(Data excerpts)
• • • •
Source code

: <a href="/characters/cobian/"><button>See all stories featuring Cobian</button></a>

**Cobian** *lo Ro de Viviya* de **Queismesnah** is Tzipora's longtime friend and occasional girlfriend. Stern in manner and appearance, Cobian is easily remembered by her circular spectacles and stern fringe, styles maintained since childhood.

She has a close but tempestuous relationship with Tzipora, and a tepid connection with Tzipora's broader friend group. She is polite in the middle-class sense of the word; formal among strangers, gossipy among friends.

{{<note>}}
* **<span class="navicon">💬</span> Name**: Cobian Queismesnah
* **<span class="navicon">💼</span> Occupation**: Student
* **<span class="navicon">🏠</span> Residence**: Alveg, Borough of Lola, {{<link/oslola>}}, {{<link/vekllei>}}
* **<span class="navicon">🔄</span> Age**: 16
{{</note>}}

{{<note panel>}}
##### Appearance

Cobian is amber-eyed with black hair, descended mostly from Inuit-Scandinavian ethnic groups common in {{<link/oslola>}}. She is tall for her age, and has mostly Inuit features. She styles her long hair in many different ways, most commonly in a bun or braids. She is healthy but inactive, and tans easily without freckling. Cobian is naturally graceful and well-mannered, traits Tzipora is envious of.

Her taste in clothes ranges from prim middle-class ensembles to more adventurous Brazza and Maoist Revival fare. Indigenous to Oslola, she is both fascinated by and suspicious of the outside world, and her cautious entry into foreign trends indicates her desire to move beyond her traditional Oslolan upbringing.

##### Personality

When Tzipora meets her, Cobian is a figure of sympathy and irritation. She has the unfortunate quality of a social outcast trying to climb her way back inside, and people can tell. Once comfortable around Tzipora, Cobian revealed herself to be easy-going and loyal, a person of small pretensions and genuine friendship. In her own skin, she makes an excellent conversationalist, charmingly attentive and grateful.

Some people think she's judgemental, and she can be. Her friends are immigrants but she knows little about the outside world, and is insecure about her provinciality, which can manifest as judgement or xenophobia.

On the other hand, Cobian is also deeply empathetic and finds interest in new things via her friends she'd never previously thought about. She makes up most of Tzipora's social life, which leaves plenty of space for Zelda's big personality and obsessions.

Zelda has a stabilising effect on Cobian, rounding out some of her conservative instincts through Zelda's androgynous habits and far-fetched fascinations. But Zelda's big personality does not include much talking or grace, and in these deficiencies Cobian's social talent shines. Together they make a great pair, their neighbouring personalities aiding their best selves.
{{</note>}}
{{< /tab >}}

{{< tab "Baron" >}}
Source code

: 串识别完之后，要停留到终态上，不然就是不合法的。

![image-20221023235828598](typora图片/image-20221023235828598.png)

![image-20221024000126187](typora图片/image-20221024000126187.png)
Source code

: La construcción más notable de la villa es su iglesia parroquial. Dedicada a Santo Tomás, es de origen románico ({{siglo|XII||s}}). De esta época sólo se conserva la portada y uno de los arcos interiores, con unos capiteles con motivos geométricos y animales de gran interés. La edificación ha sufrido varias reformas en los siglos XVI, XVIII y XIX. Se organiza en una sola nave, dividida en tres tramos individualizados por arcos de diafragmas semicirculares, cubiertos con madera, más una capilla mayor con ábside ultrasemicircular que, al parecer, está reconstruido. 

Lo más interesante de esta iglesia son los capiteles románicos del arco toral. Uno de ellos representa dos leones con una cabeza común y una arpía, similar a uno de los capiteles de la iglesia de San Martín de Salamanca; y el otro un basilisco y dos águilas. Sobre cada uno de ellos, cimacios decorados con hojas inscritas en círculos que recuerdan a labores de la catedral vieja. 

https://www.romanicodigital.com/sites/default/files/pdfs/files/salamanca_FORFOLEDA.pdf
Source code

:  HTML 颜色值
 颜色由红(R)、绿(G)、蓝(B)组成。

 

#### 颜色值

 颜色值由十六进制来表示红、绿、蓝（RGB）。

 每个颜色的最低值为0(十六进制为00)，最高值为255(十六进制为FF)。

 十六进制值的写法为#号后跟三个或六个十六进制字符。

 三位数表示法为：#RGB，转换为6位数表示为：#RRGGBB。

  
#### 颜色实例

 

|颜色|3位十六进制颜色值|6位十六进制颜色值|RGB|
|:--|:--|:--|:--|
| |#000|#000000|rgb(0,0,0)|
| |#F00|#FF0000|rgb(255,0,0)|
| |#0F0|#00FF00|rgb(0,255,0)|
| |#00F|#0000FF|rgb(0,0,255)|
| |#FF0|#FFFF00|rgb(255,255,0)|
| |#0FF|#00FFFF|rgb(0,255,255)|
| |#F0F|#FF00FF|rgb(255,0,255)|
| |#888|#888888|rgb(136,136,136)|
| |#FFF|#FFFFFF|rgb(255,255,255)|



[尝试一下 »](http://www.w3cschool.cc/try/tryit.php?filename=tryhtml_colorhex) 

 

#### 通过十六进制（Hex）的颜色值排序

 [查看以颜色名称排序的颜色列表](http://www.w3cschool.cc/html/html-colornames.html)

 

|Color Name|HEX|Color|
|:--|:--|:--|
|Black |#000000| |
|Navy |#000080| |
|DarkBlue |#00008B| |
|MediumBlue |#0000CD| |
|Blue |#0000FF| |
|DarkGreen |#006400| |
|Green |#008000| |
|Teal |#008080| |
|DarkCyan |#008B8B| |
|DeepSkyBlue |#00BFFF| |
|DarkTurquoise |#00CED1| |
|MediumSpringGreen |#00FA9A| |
• • • •
• [What the task asks]:
Match on "span" and copy out every line of the entries that contains it.

• [Answer to this exercise]:
* **<span class="navicon">💬</span> Name**: Cobian Queismesnah
* **<span class="navicon">💼</span> Occupation**: Student
* **<span class="navicon">🏠</span> Residence**: Alveg, Borough of Lola, {{<link/oslola>}}, {{<link/vekllei>}}
* **<span class="navicon">🔄</span> Age**: 16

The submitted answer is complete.